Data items
══════════════════════════════
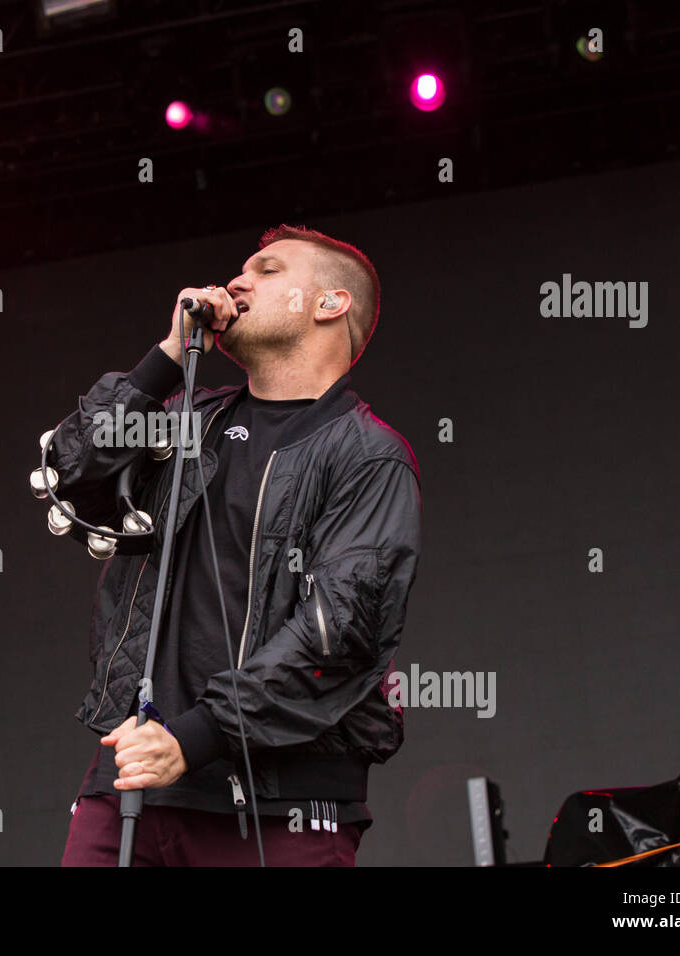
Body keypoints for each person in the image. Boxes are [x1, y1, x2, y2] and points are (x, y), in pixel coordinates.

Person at [45, 223, 422, 866]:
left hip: (279, 803)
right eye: (243, 269)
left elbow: (341, 630)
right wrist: (167, 354)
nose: (239, 280)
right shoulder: (192, 419)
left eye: (269, 270)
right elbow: (73, 470)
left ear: (331, 304)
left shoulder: (368, 456)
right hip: (133, 787)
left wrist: (193, 738)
══════════════════════════════
Line by line, write out the records above exactly, skipping the pictures.

Output of the task
Body keypoints for each person in the image. Boxes are [x1, y1, x2, y2] and points are (x, y), in pixel coordinates.

Person at [45, 223, 422, 866]:
left hip: (279, 803)
right eye: (243, 269)
left elbow: (341, 630)
right wrist: (167, 354)
nose: (239, 280)
right shoulder: (192, 419)
left eye: (269, 270)
right elbow: (73, 470)
left ear: (331, 304)
left shoulder: (368, 456)
right hip: (133, 787)
left wrist: (193, 738)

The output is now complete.